Il incarnait également un consensus juif américain qui n’existe plus. Personne n’a vraiment pris la place de Foxman en tant que porte-parole des Juifs américains, car ces derniers sont aujourd’hui fragmentés et polarisés, et ne peuvent donc pas être représentés par une seule voix.
Pour être clair, cela était également vrai dans une large mesure pendant le mandat de Foxman à la tête de l’ADL, de 1987 à 2015. Les Juifs n’étaient pas d’accord sur tout et il n’était pas apprécié de tous. Il avait ses détracteurs et ses ennemis, et sa rhétorique parfois acerbe contre l’antisémitisme et en faveur d’Israël rebutait certaines personnes.
En 1996, sous sa direction, l’ADL a versé 200 000 dollars pour mettre fin à un procès concernant des allégations d’espionnage de divers groupes progressistes (l’organisation a nié toute malversation). En 2010, il s’est attiré les foudres de groupes interconfessionnels en s’opposant publiquement à la construction d’une mosquée près de Ground Zero, à New York. Vers la fin de sa vie, il a exprimé son angoisse face à la non-reconnaissance du génocide arménien.
Mais la communauté qu’il dirigeait était unie sur des points essentiels. Un sondage national de 1990 révélait que 83 % des Juifs se disaient attachés à Israël. Dans une étude du Pew Research Center de 2020, ce chiffre était tombé à 67 %, et il a probablement encore baissé depuis. Pendant la majeure partie de son mandat à la tête de l’ADL, environ 80 % des Juifs votaient pour le candidat démocrate à la présidence.
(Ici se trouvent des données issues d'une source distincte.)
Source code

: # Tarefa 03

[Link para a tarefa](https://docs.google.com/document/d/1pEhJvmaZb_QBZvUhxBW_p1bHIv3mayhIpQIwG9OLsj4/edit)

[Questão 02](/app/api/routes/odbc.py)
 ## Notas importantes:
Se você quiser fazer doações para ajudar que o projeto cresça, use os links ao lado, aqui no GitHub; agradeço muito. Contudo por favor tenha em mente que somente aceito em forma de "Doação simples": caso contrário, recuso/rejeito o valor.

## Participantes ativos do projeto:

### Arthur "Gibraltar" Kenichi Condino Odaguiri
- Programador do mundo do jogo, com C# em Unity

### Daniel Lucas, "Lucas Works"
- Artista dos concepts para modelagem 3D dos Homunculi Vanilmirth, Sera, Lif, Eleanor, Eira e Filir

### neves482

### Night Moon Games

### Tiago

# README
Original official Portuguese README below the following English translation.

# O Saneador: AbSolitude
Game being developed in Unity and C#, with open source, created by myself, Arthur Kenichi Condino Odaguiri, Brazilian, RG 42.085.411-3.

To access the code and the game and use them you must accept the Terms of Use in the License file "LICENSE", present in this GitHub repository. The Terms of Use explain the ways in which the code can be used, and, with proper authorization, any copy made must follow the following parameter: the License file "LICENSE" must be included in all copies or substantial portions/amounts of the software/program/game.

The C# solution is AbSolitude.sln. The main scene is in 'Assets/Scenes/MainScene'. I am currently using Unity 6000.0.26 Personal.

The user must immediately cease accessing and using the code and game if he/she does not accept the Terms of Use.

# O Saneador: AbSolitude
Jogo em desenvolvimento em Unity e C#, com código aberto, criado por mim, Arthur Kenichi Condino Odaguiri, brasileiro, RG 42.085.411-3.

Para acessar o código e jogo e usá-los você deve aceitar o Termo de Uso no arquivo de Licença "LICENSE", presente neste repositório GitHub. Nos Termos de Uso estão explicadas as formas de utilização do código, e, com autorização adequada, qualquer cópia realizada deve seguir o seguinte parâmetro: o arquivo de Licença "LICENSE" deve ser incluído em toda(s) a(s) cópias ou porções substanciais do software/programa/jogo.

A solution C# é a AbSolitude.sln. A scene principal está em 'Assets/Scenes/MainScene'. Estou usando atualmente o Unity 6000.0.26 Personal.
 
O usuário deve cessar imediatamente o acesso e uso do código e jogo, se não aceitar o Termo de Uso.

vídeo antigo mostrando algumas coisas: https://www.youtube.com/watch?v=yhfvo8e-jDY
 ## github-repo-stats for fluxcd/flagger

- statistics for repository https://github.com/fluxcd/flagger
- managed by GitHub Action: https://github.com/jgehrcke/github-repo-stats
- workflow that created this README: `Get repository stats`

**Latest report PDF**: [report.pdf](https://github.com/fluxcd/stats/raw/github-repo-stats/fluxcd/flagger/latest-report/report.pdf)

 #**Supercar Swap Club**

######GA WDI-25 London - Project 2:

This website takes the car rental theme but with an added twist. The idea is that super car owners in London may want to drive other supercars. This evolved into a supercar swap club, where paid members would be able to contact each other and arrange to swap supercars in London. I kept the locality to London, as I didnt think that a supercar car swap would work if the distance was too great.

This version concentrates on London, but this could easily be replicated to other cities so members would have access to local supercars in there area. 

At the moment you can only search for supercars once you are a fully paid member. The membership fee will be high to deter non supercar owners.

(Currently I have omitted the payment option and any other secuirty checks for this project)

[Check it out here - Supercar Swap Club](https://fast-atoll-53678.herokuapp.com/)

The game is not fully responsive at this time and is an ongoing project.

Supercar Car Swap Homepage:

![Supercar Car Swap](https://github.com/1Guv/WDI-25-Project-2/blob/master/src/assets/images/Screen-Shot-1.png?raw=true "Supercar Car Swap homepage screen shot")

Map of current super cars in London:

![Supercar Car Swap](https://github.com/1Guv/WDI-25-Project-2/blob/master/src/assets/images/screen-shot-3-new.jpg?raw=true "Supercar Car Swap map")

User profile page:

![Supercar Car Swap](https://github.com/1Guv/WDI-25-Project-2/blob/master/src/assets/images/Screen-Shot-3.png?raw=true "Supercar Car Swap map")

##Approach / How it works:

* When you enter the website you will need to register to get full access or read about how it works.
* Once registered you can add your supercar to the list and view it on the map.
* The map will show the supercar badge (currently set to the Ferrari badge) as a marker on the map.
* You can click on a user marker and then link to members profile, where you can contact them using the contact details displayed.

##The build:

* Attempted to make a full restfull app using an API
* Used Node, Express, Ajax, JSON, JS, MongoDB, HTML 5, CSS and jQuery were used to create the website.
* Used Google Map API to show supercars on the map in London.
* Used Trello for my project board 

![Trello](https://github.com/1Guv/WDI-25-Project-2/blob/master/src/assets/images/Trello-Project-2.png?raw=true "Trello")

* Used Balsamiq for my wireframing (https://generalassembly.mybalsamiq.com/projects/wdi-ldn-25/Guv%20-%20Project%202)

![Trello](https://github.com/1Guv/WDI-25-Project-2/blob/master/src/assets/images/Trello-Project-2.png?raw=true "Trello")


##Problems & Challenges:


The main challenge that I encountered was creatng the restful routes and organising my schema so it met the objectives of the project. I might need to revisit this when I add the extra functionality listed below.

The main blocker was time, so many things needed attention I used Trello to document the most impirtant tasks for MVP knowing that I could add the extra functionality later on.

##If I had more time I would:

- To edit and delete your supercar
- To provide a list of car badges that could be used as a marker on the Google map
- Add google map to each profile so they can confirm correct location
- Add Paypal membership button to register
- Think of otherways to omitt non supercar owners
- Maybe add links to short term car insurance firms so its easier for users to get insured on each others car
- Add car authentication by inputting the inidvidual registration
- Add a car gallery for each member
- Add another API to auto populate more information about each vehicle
Depuis, les républicains ont réalisé une progression significative.
Mais surtout, l’antisémitisme est bien plus grave aujourd’hui qu’à l’époque où Foxman a pris sa retraite, et les Juifs (ainsi que le reste de la population) ne parviennent pas à s’entendre sur la manière de le définir ou de le combattre, ni sur le camp politique qui en est le plus coupable.
L’historienne spécialiste de la Shoah et ancienne envoyée spéciale des États-Unis pour l’antisémitisme, Deborah Lipstadt, a déploré que certains aient « pour intention non pas de lutter contre l’antisémitisme, mais d’utiliser l’antisémitisme comme une arme contre leurs adversaires politiques ».
C’est en partie pour cette raison que le successeur de Foxman, Jonathan Greenblatt, n’a pas joué exactement le même rôle.
Sous sa direction, l’ADL dispose d’un budget et d’un personnel plus importants que sous Foxman. Il a créé des coalitions interconfessionnelles très médiatisées et s’exprime fréquemment dans les médias.
Mais personne ne l’appelle, ni lui ni qui que ce soit d’autre, le « pape juif ».
Au contraire, Greenblatt a dû faire face à un appel lancé par quelqu’un qui venait de prononcer un discours intitulé « L’état de la communauté juive mondiale » et qui l’invitait à « démanteler » l’ADL.
Une telle chose aurait été impensable à l’époque de Foxman. Il y avait certes des gens qui voulaient fermer l’ADL, mais ils n’étaient pas les orateurs principaux lors d’événements juifs prestigieux.
Les Juifs américains ont déjà été confrontés à des situations similaires.
Il y a près de dix ans, lorsque le survivant de la Shoah, écrivain et lauréat du prix Nobel de la paix, Elie Wiesel, est décédé, j’ai demandé à plusieurs leaders d’opinion juifs s’il y avait quelqu’un d’autre qui pourrait prendre sa place en tant que voix morale juive et figure rassembleuse.
La première personne que j’ai citée était Abe Foxman.
« Je ne connais personne d’autre qui puisse être aussi à l’aise dans notre monde et notre expérience juifs, si particuliers et si partisans, tout en étant une voix, une icône et un porte-drapeau des questions morales », avait déclaré Foxman à propos de Wiesel.
À bien des égards, il aurait pu parler de lui-même.